O Eurostat Mede Bem a Pobreza e a Exclusão Social? Cuidado, Está Prestes a Ler um Post com Estatística (Simplificada)

O Economista Português
Um blog de Economia Política e de Política Económica

Publicado em Fevereiro 9.2012

O Eurostat publicou ontem um indicador sobre a população da União Europeia (Ue) em risco de pobreza ou de exclusão social em 2010. Na Ue27, estão nestes casos 23% da população e 27% dos menores de 18 anos. A Ue27 é a dos 27 Estados-membros. Aquele valor sobe em Portugal para 25,3%. O nosso país está a meio da tabela. A situação é pior nos países ex-comunistas.

Por comparação com 2009, houve um agravamento ligeiro, de 0,3 pontos percentuais, que no nosso país foi de 0,4 pontos. A modéstia do agravamento não surpreende, pois em 2010 a crise económico-financeira ainda não tinha recomeçado a agravar-se. Os dados estão em


Quando examinamos com mais atenção os dados deste indicador, descobrimentos outros aspetos mais interessantes. O indicador assenta em três outros indicadores analíticos; vejamo-los, um por um:

  1. Risco de pobreza: são os que vivem em lares abaixo de 60% da mediana do rendimento disponível equivalizado, depois das transferências sociais. Equivalizado resulta da divisão do rendimento familiar pelos coeficientes seguintes: 1 para o primeiro adulto, 0,5 para os maiores de 14 anos e 0,3 para os menores de 14 anos. A mediana é o valor central que obtemos depois de escrevermos todos os valores por ordem crescente ou decrescente (nos valores 1,2,3 ou 3,2,1 a mediana é 2).

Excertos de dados
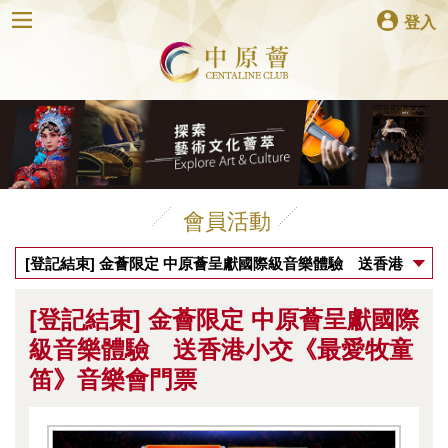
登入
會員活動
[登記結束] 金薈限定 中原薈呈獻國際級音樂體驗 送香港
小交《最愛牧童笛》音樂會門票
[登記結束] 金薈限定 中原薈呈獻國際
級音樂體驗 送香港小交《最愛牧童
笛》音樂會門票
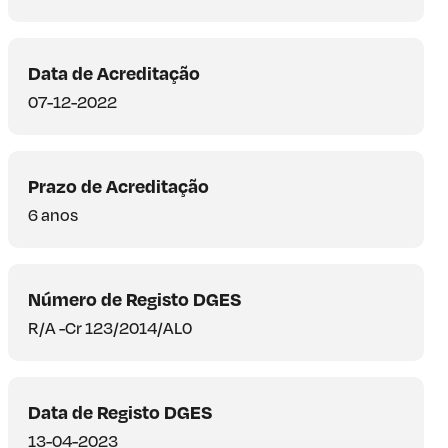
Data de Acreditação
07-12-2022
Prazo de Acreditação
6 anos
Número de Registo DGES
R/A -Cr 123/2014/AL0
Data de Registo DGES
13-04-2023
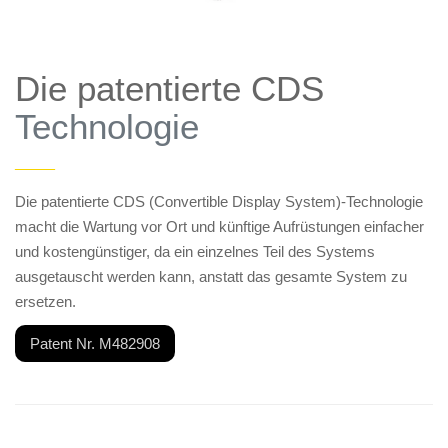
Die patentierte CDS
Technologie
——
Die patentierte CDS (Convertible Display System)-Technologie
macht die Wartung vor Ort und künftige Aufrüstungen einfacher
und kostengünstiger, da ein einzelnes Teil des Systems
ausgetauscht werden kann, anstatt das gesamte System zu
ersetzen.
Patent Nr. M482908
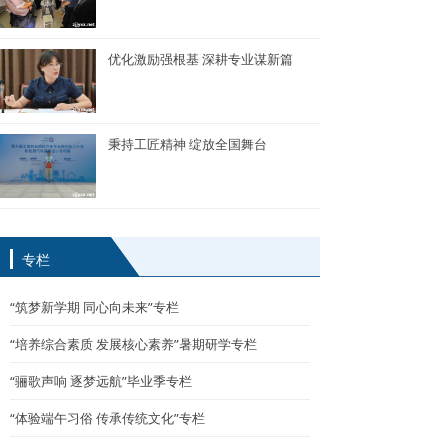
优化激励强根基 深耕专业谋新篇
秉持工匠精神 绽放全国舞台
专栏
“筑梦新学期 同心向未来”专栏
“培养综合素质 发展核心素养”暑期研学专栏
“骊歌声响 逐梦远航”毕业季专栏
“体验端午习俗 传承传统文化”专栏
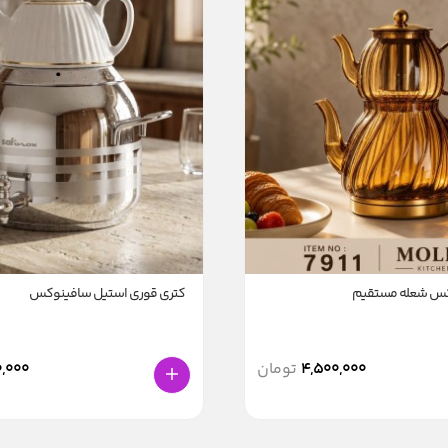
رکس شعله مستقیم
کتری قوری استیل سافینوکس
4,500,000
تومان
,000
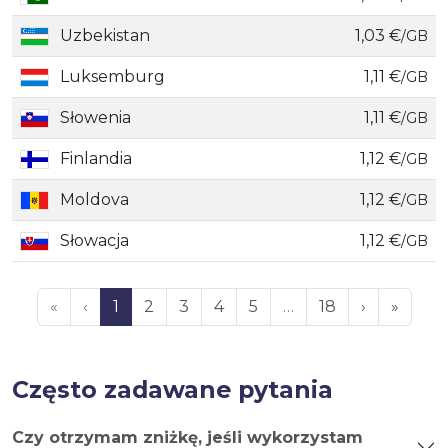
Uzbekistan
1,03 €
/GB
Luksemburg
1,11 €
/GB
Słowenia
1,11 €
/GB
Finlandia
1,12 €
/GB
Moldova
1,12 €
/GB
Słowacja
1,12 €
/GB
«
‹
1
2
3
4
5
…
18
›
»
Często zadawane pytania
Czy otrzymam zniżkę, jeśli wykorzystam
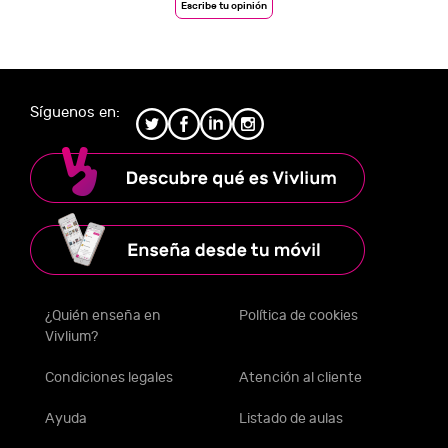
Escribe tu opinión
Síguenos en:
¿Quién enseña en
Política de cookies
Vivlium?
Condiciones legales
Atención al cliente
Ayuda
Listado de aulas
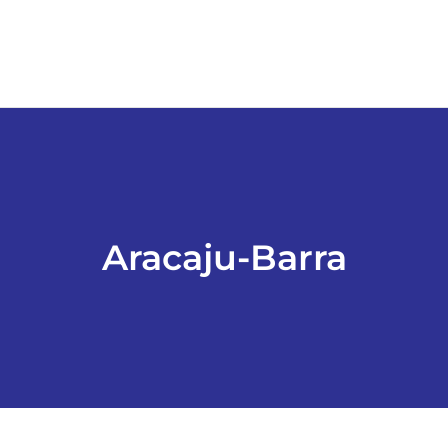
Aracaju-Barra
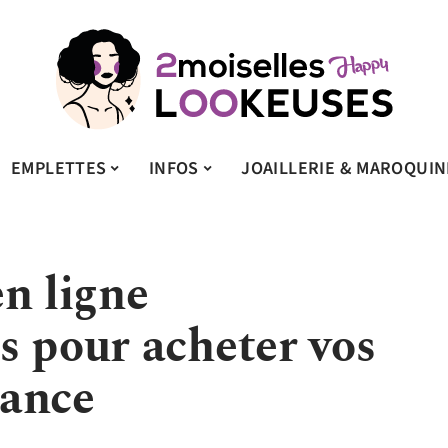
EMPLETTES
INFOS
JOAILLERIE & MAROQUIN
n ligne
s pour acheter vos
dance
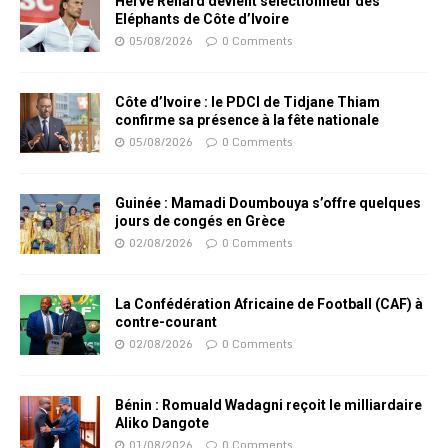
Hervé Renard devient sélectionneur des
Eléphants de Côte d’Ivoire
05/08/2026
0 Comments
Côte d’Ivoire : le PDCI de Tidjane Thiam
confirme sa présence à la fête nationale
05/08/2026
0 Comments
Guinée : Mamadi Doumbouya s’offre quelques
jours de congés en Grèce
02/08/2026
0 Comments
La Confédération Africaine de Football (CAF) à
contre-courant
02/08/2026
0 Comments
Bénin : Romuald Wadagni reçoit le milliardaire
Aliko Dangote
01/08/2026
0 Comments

AÇÕES A REALIZAR
- 1) Devolva, tal como está, o trecho do texto sobre o indicador do Eurostat que vai de "O Economista Português" a "nos países ex-comunistas.", incluindo ambos os extremos.
- 2) Reescreva sem qualquer alteração as linhas dos registos desde a que contém "Hervé Renard devient sélectionneur des" até ao fim dos registos, ambas as pontas incluídas.

RESPOSTAS DO EXERCÍCIO
- 1)
O Economista Português
Um blog de Economia Política e de Política Económica

Publicado em Fevereiro 9.2012

O Eurostat publicou ontem um indicador sobre a população da União Europeia (Ue) em risco de pobreza ou de exclusão social em 2010. Na Ue27, estão nestes casos 23% da população e 27% dos menores de 18 anos. A Ue27 é a dos 27 Estados-membros. Aquele valor sobe em Portugal para 25,3%. O nosso país está a meio da tabela. A situação é pior nos países ex-comunistas.

- 2)
Hervé Renard devient sélectionneur des
Eléphants de Côte d’Ivoire
05/08/2026
0 Comments
Côte d’Ivoire : le PDCI de Tidjane Thiam
confirme sa présence à la fête nationale
05/08/2026
0 Comments
Guinée : Mamadi Doumbouya s’offre quelques
jours de congés en Grèce
02/08/2026
0 Comments
La Confédération Africaine de Football (CAF) à
contre-courant
02/08/2026
0 Comments
Bénin : Romuald Wadagni reçoit le milliardaire
Aliko Dangote
01/08/2026
0 Comments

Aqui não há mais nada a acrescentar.